16 L’esprit de la conversation consiste bien moins à en montrer beaucoup qu’à en faire trouver
aux autres ; celui qui sort de votre entretien content de soi et de son esprit l’est de vous parfaitement.
Les hommes n’aiment point à vous admirer, ils veulent plaire ; ils cherchent moins à être instruits et
même réjouis qu’à être goûtés et applaudis ; et le plaisir le plus délicat est de faire celui d’autrui.
18 C’est une grande misère que de n’avoir pas assez d’esprit pour bien parler, ni assez de
jugement pour se taire.
Voilà le principe de toute impertinence.
19 Dire d’une chose modestement ou qu’elle est bonne ou qu’elle est mauvaise, et les raisons
pourquoi elle est telle, demande du bon sens et de l’expression : c’est une affaire.
Il est plus court de
prononcer d’un ton décisif, et qui emporte la preuve de ce qu’on avance, ou qu’elle est exécrable, ou
qu’elle est miraculeuse.
23 Il y a parler bien, parler aisément, parler juste, parler à propos.

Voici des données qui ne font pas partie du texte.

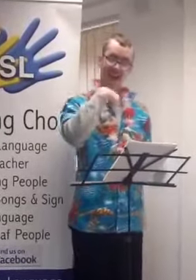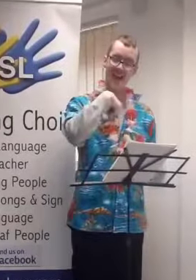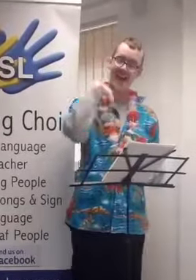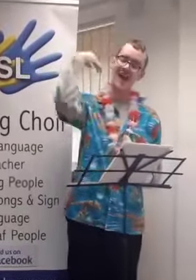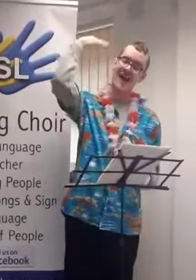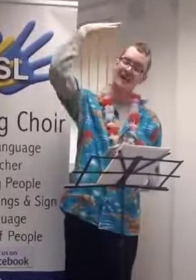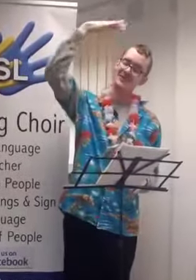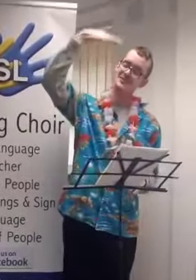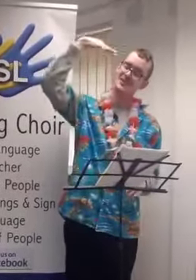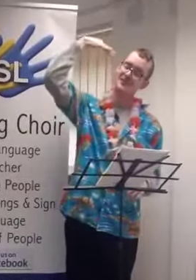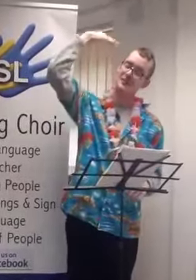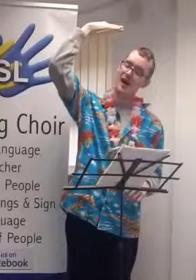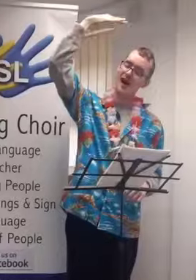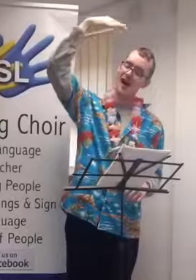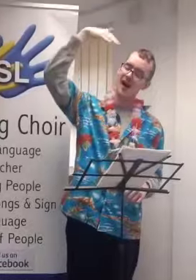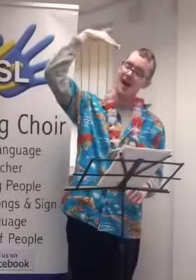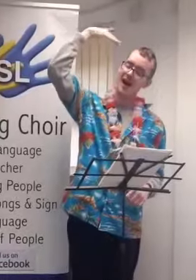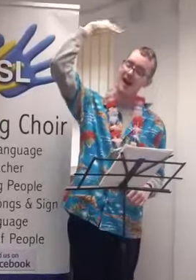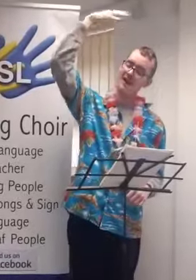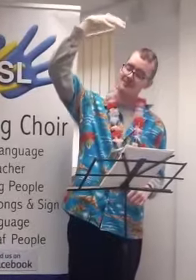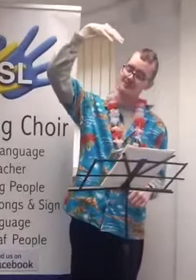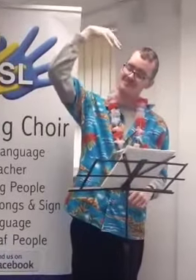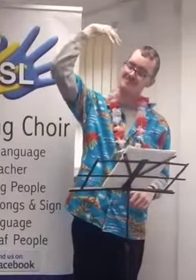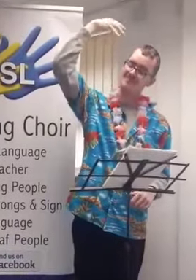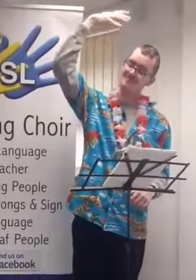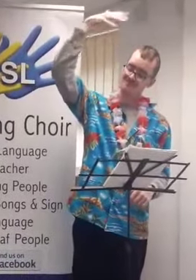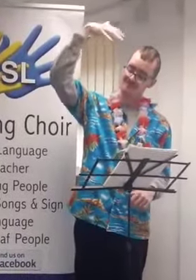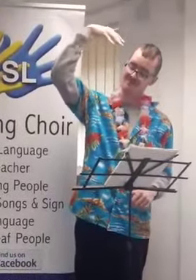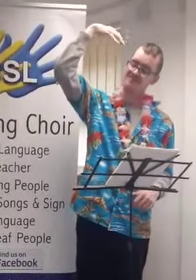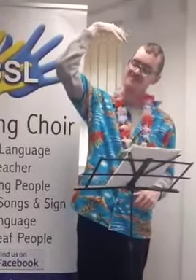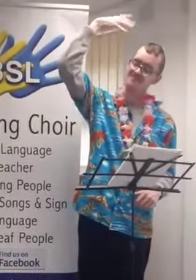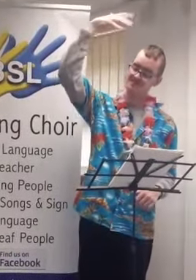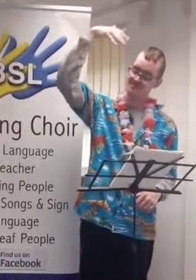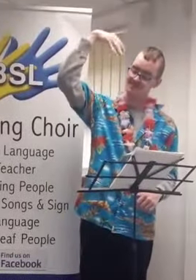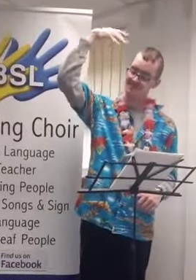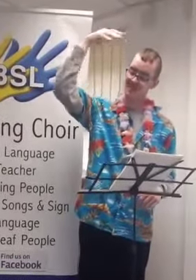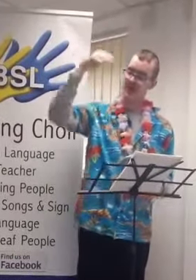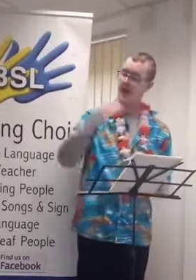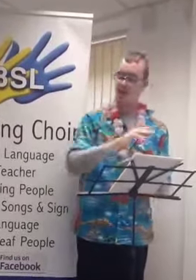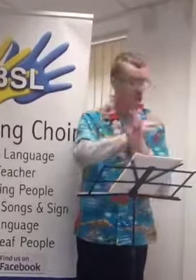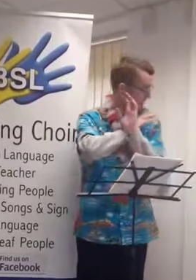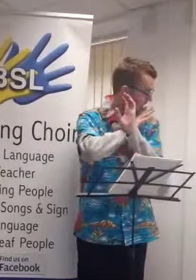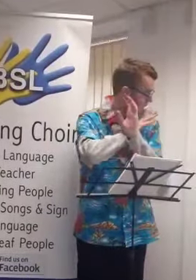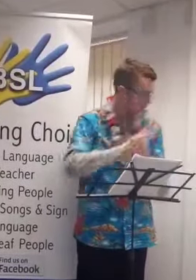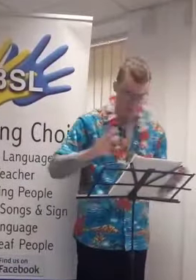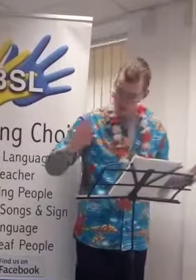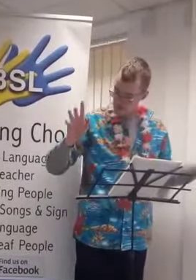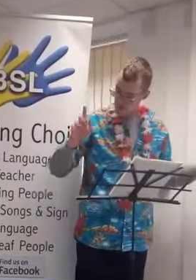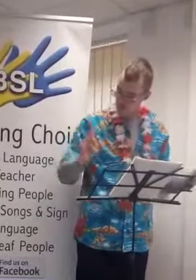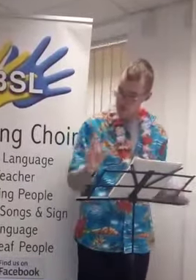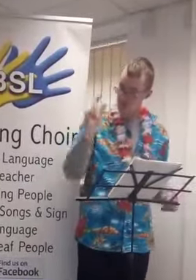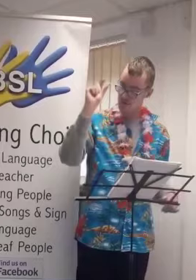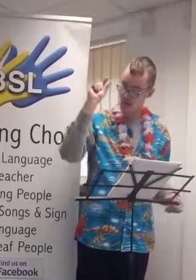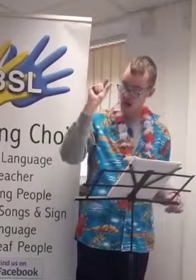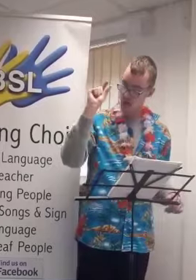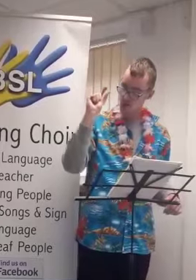to But I'm not the only one,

C’est pécher contre ce dernier
genre que de s’étendre sur un repas magnifique que l’on vient de faire, devant des gens qui sont
réduits à épargner leur pain ; de dire merveilles de sa santé devant des infirmes ; d’entretenir de ses
richesses, de ses revenus et de ses ameublements un homme qui n’a ni rentes ni domicile ; en un mot,
de parler de....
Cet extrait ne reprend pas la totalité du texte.